◆ Problem ◆
Go through the entries below and print, exactly, the lines starting at the one with "escalated quickly. What started as a" and ending at the one with "just lived. And so, an ultimatum was laid", keeping both ends and no others.

(Dataset items)

□ □ □ □

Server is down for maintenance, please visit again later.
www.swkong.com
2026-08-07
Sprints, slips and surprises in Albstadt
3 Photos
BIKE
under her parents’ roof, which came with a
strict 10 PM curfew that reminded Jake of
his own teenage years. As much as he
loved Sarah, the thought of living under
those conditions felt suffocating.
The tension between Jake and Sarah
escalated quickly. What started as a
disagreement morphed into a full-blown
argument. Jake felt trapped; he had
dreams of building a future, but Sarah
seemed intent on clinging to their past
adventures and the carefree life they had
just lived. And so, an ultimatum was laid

□ □ □ □

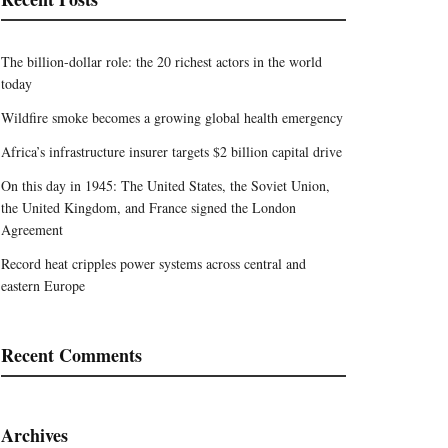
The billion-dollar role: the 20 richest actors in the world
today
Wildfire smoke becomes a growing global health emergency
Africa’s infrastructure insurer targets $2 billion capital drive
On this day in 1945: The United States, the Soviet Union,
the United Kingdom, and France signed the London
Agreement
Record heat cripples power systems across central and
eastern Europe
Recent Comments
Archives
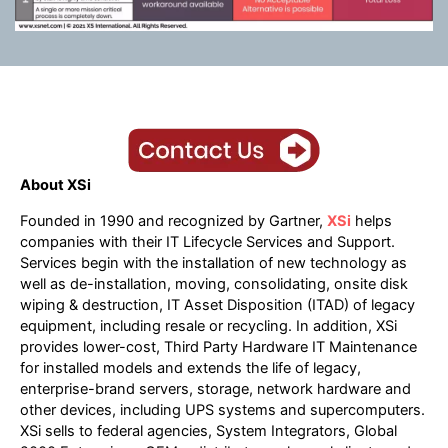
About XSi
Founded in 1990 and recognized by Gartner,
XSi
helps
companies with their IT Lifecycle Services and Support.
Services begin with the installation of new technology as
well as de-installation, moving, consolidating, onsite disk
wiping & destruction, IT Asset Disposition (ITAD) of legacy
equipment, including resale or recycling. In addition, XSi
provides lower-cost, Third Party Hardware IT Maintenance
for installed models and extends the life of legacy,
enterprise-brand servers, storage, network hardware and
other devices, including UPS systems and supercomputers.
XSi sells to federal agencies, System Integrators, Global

□ □ □ □

◆ Written response ◆
escalated quickly. What started as a
disagreement morphed into a full-blown
argument. Jake felt trapped; he had
dreams of building a future, but Sarah
seemed intent on clinging to their past
adventures and the carefree life they had
just lived. And so, an ultimatum was laid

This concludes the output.